Y es que la luz verde dada por Rangún para recibir ayuda humanitaria se refiere, según estos portavoces de la ONU, más a los materiales -tiendas de campaña, mosquiteras impregnadas de insecticida, pastillas potabilizadoras para el agua y medicinas- que a las personas, cuyo acceso será mirado con lupa por Birmania.

La Unión Europea (UE) también se alió con la ONU y pidió al régimen birmano que facilite la llegada de ayuda internacional y el trabajo de las organizaciones internacionales. La Comisión Europea anunció ayer la primera ayuda de urgencia de dos millones de euros, que se distribuirá por la Cruz Roja, agencias internacionales de ayuda u organizaciones no gubernamentales.

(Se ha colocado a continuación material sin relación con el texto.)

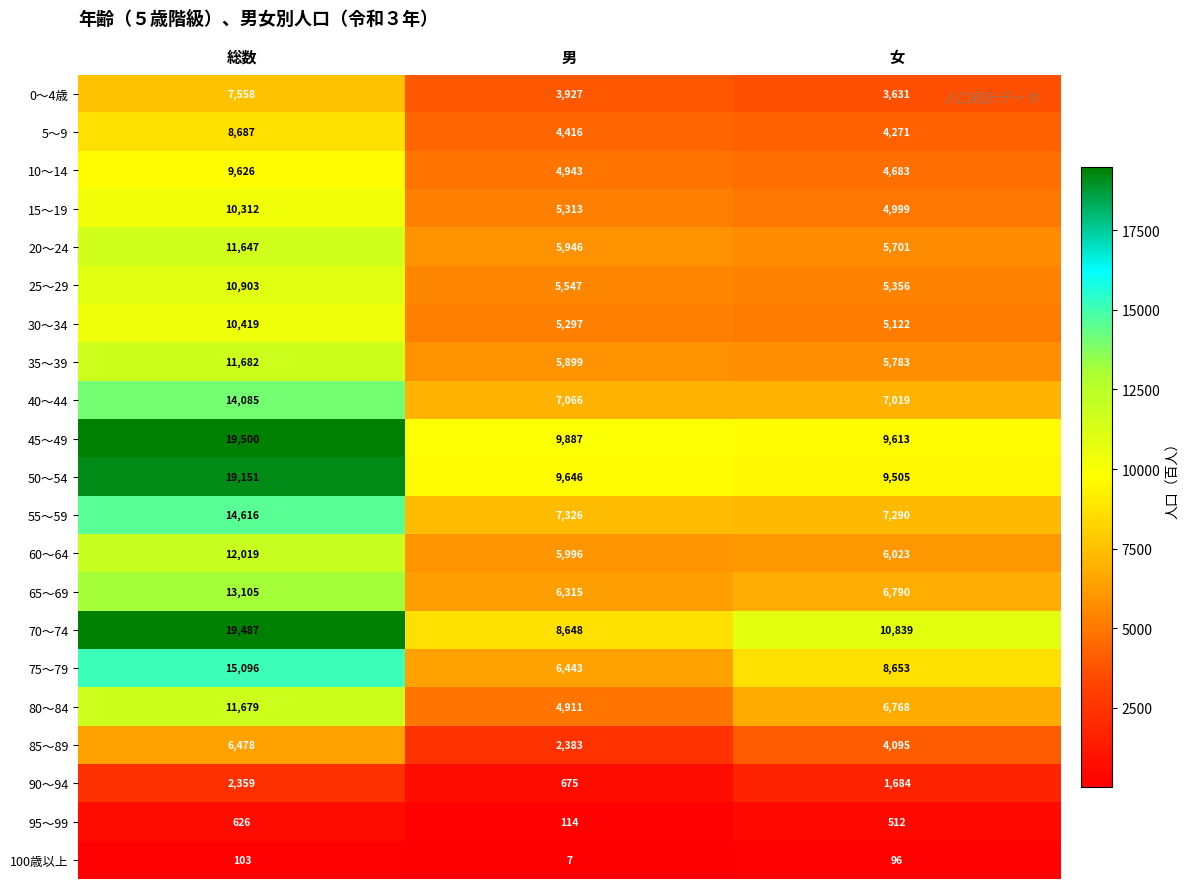

What is the difference between the maximum and minimum values in the 15～19 series?

5313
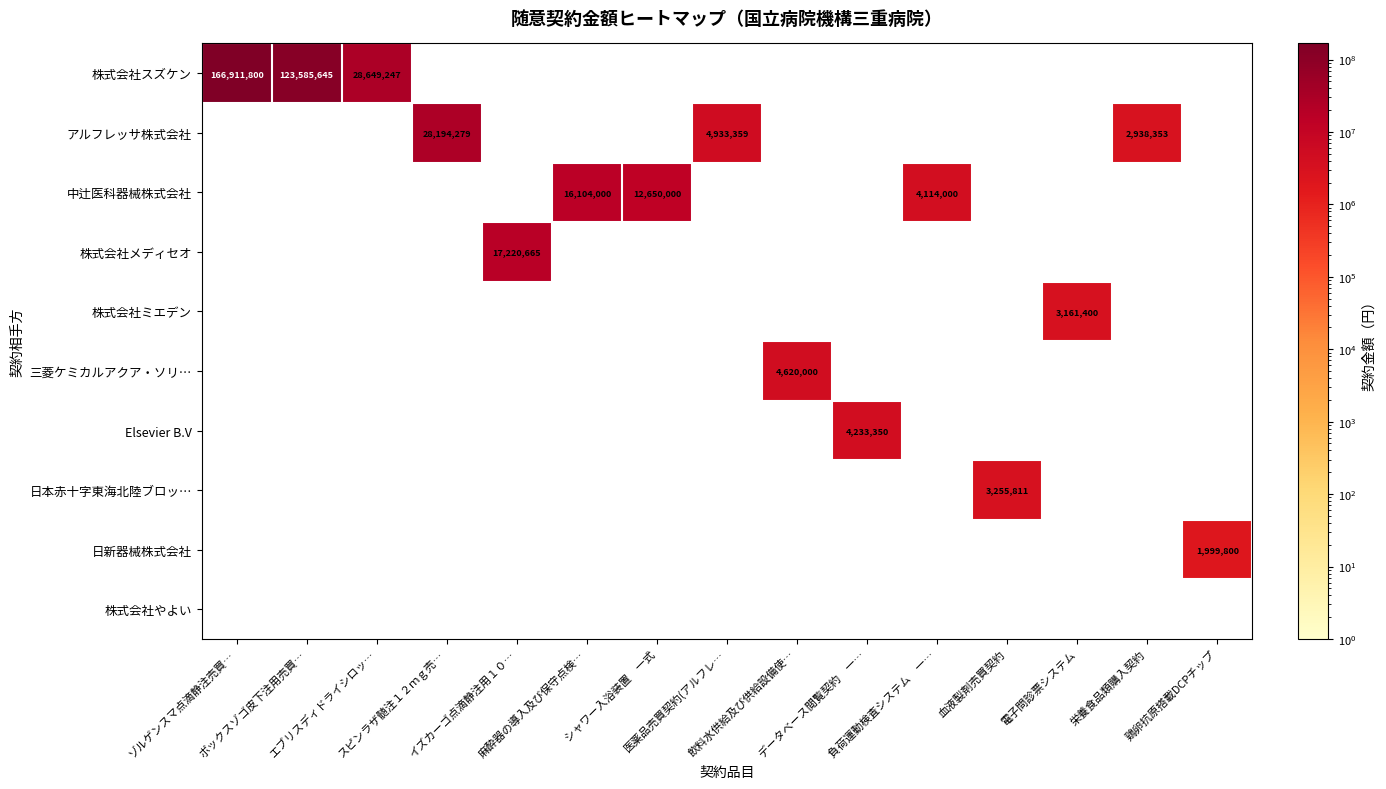

What is the total value across all series at 負荷運動検査システム　一…?

4114000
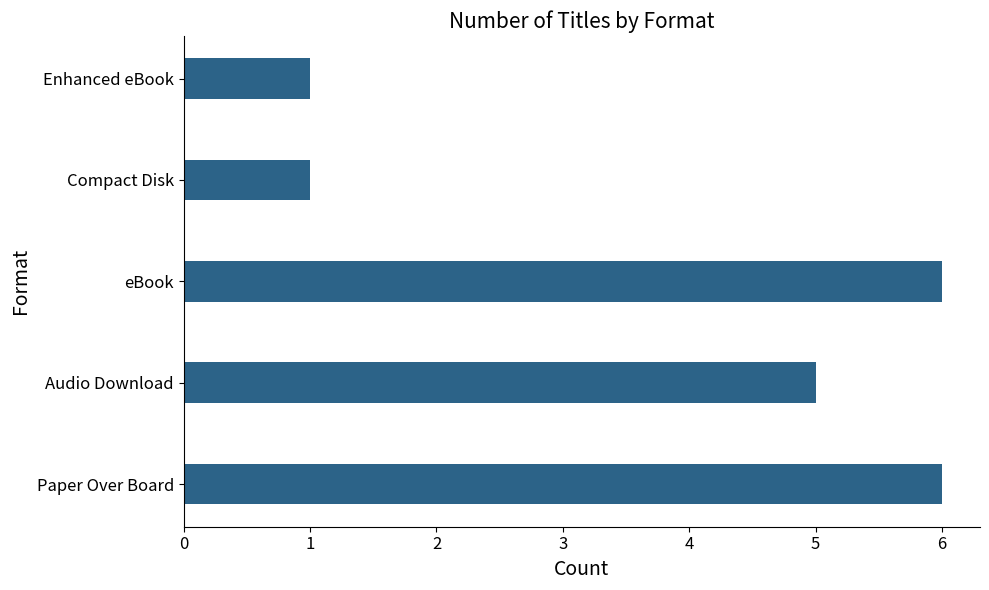

Are the bars horizontal?

Yes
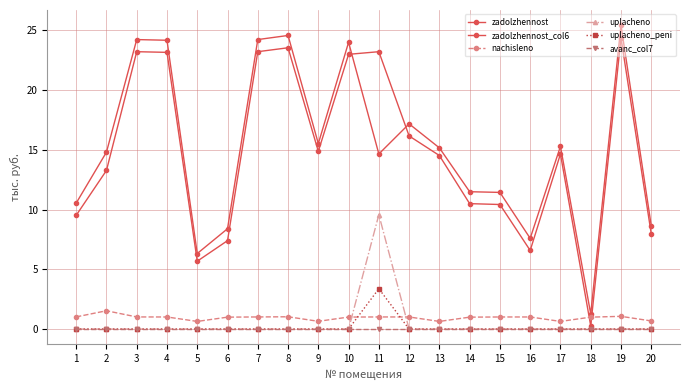

Is this an area chart (filled region under the line)?

No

También se unió a la petición de apertura de fronteras en Birmania el presidente de EEUU, George W. Bush, cuyo país somete a importantes sanciones al régimen. "Dejen que ayudemos a la gente", indicó Bush. Pero la Junta Militar de Birmania lo rechazó.

A pesar de las restricciones, la ayuda internacional, a la que España se unió con un fondo inicial de 500.000 euros, y la que facilitan la dictadura birmana desde la nueva capital del país, Naypyidaw, inaugurada en 2005 en la región central, comienza a llegar a Rangún. Un tren de mercancías proveniente del norte, con cerca de 30 vagones que contenían tiendas de campaña y bidones de agua, se detuvo ayer en la estación de ferrocarriles de Rangún. Además, unas 800 toneladas de arroz aguardaban en los almacenes del Programa Mundial de Alimentos (PMA) la autorización oficial para ser repartidos.

La población afectada lleva desde el sábado sin agua ni electricidad. Los alimentos básicos escasean y sus precios se han disparado por la demanda. Frente a ello, el personal de la Cruz Roja reparte ayuda básica, como plásticos con los que cubrir los tejados que arrancó el ciclón o pastillas para potabilizar agua, además de mantas y ropa. Lo poco que tienen para atender a los birmanos, que tienen incluso las carreteras y las líneas ferroviarias que conectan la capital Rangún con el sur del país completamente cortadas. Todo esta la espera de que la ayuda humanitaria ponga un poco de calma ante tanta catástrofe.